Há cerca de uma semana foi notícia a morte de Sofia Corradi, conhecida como a "mãe do Erasmus". Tinha 91 anos e era professora de Ciências da Educação na universidade de Roma Tre.
Todos os estudantes do Ensino Superior sabem o que é o programa Erasmus. Poucos, porém, terão ouvido falar de Sofia Corradi e conhecerão a origem e as razões do programa. Menos ainda saberão, provavelmente, que problema Sofia Corradi procurou enfrentar quando o desenhou. Em contrapartida, muitos reconhecerão facilmente o impacto que o Erasmus teve e continua a ter na construção da União Europeia e na vida dos jovens europeus. Mais de 16 milhões de estudantes beneficiaram, desde 1987, dos acordos de intercâmbio celebrados por milhares de instituições de Ensino Superior de dentro e de fora da Europa.

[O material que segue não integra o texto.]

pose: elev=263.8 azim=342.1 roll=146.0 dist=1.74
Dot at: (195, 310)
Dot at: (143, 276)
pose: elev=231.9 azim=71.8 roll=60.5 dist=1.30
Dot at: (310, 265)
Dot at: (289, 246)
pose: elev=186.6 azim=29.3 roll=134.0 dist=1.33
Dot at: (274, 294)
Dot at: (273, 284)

Sofia Corradi quis enfrentar o problema do reconhecimento, pelo sistema educativo italiano, dos diplomas obtidos no estrangeiro. Embora ainda hoje este problema aflore teimosamente à mínima oportunidade, com o programa Erasmus e com o processo de Bolonha foi largamente ultrapassado. Bolonha, através do mecanismo de créditos criado, o ECTS, e o programa Erasmus através dos acordos e apoios à mobilidade abriram as portas das instituições de Ensino Superior a estudantes e professores de diferentes países. Abriram portas ao trabalho colaborativo no ensino e na investigação em escala inimaginável há poucas décadas.

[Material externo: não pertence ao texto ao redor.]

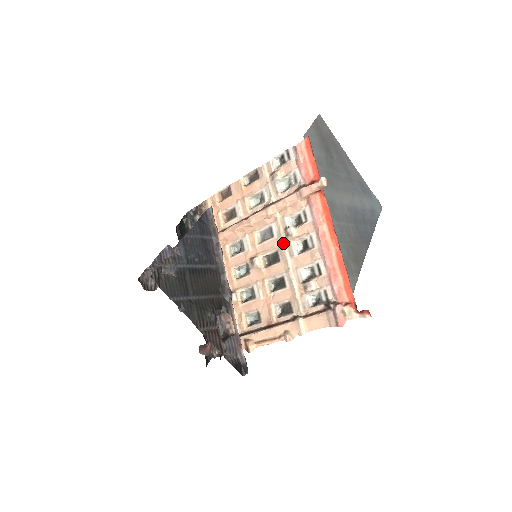
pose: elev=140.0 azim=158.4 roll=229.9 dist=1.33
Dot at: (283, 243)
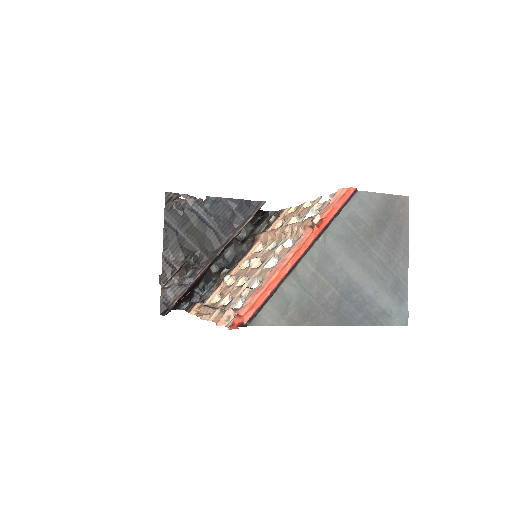
Dot at: (271, 255)
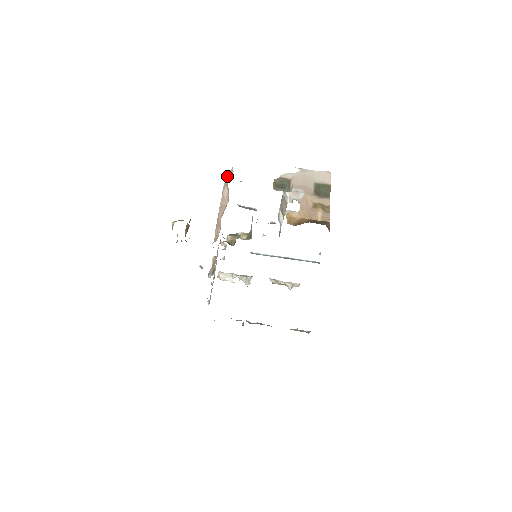
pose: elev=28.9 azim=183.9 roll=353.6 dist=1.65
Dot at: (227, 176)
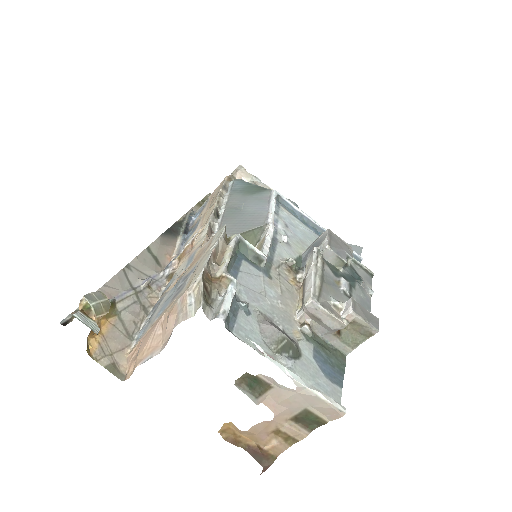
Dot at: (197, 283)
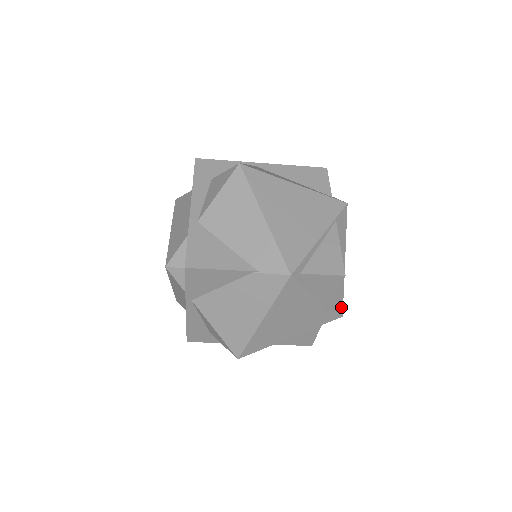
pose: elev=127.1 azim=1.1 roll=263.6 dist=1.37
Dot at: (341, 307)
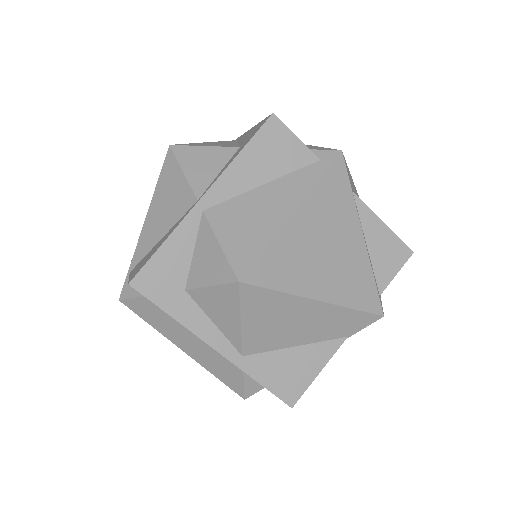
Dot at: occluded
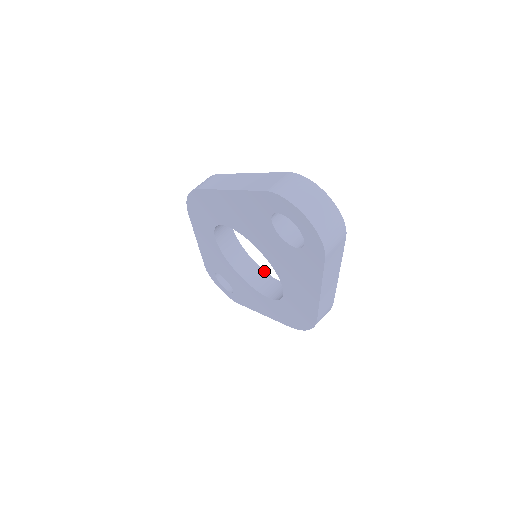
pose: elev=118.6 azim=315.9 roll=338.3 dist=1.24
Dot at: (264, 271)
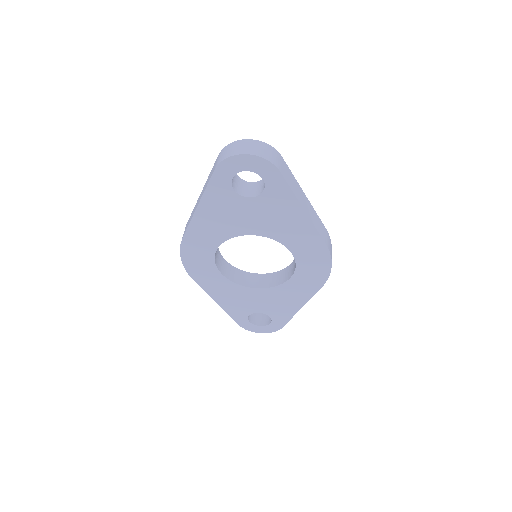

O programa Erasmus é uma medida de política exemplar, pelo impacto transformador na construção da União Europeia, do Ensino Superior e da investigação. É exemplar, também, do ponto de vista da análise, desenho e avaliação de políticas públicas.

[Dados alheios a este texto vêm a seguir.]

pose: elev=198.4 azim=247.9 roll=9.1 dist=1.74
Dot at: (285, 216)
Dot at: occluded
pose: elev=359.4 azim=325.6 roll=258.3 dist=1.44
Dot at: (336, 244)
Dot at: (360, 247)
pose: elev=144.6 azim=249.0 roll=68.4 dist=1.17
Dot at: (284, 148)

O programa Erasmus foi uma medida de política com o chamado efeito borboleta: o mínimo de ação para o máximo de efeito ou impacto. Nem o programa Erasmus nem o processo de Bolonha foram alguma vez anunciados como grandes reformas: apenas medidas, programas, processos. Não anunciaram ruturas nem disrupções, apresentaram-se como medidas de transformação incremental. Identificavam com clareza os objetivos e os problemas a resolver, favoreciam processos de negociação e conciliação de posições, respeitavam a autonomia das instituições, sempre num quadro amplo e rigoroso de princípios. No caso, de princípios humanistas e cosmopolitas.
Continuamos hoje a precisar de medidas solidamente ancoradas numa perspetiva humanista e cosmopolita capazes do efeito borboleta, como o programa Erasmus. Medidas incrementais, em regra, não grandes reformas geradoras de incerteza e instabilidade, que devem ser excecionais.